Roger McGough’s adaptation of Molière’s Tartuffe
Exeter’s Northcott Theatre, Tuesday 11th- Saturday 15th October 2011
IT takes a lot to make a 300-strong audience roar with laughter at virtually every line, but that was the feat accomplished by the English Touring Theatre’s production of Tartuffe, which has been adapted by Roger McGough and shows this week at Exeter’s Northcott Theatre. The premise of Molière’s play is wonderfully simple: An imposter, Tartuffe, worms his way into an aristocratic French family, beguiling the grandmother and her son. The others, however, are not fooled, and the ensuing action encompasses their calamitous struggle to expose Tartuffe’s trickery.
The performance, in a word, is hilarious. One only wishes that the review could rhyme too. The English Touring Theatre’s actors clearly revel in their roles. McGough’s adaptation of Molière’s classic is composed entirely in rhyming couplets, apart from Tartuffe’s lines, which imbue the play with a drama that is at once flamboyant and fluid. The raucous rhyming script pushes the action along at an energetic pace, with the cast teasing every nuance from McGough’s lines. Annabelle Dowler, who plays interfering housekeeper Dorine, puts in what can only be described as a stonking effort, behaving as a go-between and mediator between the rival sides of the family.
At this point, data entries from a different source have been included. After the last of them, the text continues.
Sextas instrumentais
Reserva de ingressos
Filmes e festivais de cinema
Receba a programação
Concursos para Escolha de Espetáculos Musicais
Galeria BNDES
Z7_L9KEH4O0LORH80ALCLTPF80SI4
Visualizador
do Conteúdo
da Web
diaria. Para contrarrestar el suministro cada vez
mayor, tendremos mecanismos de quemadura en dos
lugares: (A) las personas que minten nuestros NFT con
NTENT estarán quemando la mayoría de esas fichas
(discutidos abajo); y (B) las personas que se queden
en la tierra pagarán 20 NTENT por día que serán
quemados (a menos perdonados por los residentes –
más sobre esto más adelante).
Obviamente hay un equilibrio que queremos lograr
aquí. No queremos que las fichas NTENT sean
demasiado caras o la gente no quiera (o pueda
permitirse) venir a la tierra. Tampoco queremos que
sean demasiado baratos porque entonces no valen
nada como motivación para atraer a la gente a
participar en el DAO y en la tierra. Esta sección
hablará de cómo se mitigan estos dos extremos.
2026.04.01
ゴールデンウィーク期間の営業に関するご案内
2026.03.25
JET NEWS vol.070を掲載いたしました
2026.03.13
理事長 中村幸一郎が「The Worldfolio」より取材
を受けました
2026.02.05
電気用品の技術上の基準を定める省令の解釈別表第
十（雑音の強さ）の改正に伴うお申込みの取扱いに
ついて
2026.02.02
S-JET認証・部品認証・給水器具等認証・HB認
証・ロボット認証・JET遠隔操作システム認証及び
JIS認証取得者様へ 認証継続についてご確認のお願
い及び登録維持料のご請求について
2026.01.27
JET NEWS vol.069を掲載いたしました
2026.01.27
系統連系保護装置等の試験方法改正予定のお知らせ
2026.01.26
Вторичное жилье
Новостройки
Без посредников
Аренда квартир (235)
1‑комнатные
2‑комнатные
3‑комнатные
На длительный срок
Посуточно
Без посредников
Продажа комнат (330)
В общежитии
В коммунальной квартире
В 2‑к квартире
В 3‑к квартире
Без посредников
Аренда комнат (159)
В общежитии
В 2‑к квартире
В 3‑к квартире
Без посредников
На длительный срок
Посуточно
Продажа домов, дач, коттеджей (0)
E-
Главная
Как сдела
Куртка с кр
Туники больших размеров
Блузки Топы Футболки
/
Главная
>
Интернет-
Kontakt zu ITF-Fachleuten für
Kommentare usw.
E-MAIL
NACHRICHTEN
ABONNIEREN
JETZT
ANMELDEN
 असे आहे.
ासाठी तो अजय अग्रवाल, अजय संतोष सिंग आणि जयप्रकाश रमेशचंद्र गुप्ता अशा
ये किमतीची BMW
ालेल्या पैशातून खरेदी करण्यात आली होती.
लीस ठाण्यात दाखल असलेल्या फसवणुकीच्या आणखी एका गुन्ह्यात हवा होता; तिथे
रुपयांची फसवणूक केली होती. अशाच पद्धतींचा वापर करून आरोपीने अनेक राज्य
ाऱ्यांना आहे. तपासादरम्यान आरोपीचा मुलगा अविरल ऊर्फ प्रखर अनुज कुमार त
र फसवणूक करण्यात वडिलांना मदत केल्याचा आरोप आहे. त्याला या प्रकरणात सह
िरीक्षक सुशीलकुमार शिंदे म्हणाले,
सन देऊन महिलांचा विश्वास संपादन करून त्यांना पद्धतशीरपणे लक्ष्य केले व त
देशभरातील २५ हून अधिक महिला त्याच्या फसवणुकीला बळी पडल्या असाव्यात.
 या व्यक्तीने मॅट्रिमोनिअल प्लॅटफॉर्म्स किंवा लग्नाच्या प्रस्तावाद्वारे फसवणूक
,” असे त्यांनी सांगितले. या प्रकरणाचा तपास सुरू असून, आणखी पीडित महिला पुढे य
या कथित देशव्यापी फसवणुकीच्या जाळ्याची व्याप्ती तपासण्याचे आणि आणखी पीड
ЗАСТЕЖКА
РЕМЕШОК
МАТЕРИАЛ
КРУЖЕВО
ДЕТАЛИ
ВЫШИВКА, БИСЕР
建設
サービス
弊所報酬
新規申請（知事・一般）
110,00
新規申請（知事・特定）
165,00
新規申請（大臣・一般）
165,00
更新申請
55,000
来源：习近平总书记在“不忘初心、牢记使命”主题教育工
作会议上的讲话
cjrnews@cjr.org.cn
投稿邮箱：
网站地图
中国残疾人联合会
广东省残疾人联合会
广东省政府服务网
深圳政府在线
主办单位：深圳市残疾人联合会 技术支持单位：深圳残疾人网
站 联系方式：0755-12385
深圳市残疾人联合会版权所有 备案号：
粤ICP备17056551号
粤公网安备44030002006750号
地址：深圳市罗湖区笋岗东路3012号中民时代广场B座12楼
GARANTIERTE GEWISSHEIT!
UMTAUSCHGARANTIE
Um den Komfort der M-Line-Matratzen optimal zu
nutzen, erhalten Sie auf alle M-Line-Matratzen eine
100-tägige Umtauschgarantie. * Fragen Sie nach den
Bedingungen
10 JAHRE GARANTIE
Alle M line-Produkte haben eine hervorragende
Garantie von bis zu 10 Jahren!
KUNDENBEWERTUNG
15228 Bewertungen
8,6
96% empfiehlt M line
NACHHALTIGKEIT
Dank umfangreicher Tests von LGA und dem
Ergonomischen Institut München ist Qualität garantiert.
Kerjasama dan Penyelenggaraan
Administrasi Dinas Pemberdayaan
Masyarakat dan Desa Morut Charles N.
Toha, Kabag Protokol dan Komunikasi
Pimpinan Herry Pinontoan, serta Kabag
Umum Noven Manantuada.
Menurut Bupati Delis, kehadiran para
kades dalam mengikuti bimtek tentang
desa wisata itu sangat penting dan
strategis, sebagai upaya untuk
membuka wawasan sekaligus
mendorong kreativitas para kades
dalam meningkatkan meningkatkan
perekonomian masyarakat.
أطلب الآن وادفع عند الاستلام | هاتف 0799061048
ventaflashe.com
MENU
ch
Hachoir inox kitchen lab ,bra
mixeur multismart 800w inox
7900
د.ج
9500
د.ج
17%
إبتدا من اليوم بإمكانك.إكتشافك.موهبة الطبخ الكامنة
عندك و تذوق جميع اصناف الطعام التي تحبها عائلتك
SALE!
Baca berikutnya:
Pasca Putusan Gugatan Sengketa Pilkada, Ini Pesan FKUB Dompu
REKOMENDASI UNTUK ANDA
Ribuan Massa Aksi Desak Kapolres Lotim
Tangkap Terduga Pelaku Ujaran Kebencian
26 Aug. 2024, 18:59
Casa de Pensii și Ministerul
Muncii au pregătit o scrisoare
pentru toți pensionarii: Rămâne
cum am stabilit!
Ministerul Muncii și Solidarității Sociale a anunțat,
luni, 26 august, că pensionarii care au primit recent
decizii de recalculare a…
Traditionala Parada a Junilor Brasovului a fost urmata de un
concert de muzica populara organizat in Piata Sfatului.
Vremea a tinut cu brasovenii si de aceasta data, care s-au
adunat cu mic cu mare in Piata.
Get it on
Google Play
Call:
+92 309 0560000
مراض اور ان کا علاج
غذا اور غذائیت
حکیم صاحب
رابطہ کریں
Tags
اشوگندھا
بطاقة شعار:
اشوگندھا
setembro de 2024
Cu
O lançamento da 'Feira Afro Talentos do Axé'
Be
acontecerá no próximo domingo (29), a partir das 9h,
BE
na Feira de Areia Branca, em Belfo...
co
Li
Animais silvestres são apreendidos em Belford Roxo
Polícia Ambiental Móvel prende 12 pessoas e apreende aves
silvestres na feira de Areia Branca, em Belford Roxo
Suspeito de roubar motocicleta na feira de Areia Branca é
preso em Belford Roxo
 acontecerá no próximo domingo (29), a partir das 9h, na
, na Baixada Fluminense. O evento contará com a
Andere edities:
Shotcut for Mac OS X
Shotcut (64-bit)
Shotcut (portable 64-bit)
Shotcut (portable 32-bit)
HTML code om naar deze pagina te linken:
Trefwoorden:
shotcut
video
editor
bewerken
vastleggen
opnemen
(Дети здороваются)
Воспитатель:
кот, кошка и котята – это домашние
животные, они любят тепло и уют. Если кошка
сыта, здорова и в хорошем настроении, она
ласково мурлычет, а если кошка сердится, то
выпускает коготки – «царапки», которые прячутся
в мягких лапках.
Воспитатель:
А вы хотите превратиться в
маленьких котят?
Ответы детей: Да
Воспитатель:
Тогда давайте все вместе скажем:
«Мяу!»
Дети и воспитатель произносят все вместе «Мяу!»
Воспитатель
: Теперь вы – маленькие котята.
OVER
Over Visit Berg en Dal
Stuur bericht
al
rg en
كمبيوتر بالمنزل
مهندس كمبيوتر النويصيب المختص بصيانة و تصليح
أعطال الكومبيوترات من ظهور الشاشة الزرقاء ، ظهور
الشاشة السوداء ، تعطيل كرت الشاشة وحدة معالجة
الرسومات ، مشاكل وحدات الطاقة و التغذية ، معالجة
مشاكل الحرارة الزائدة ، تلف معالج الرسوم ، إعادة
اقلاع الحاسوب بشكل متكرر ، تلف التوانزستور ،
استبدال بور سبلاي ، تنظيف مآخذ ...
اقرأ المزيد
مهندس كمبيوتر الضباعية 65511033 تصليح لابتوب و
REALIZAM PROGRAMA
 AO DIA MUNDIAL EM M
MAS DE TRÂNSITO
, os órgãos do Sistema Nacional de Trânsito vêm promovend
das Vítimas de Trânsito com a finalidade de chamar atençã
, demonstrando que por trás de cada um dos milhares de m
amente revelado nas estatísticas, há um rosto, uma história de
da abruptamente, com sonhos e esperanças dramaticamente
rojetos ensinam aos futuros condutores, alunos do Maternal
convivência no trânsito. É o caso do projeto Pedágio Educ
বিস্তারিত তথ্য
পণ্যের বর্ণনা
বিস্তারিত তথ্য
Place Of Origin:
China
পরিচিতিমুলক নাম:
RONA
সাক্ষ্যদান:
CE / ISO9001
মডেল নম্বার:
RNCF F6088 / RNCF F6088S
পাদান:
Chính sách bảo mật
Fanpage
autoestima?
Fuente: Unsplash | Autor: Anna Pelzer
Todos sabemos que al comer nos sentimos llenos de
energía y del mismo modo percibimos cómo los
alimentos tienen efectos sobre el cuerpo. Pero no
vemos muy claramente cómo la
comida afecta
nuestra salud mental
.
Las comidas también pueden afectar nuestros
But that’s not to say that the play’s 17th century origins are lost. Just when the characters seem in period, in swoops a quip that brings it bang up to date: as Elmir tricks Tartuffe into ravishing her in a bid to prove his deceit, she begs “I’m lying on my back/ like an open sandwich, a savory snack.” Moments like these are frequent and side-splitting, a roaring audience doing justice to McGough’s flair for encapsulating the sardonic. Cleante, another Dorine-like character with a penchant for delivering pitch-perfect comic wisdom, played by Simon Coates, times his lines beautifully: “What is it about this interloper/ That goads you into faux pas after faux pas?”
Much of the performance’s humour comes from Moliere’s cynicism of religious institutions, a viciously funny current which landed the writer in more than a little hot water during his career. Despite being a favourite of Louis XIV, Molière was often critical of authority, weaving his skepticism through the words of his work. Tartuffe justifies his abhorrent actions with lines such as “I do it purely for heaven and the good of my neighbour”, ironically juxtaposed against his adulterous pursuit of the voluptuous Elmir.
For a play that caused uproar when it was first published, the union of Molière and McGough in Tartuffe now seems wonderfully relevant. There isn’t a review in the world that could do justice to this sparkling play- perhaps a mark of only the very best productions.
This review was published in Exeposé on Monday 24th October 2011.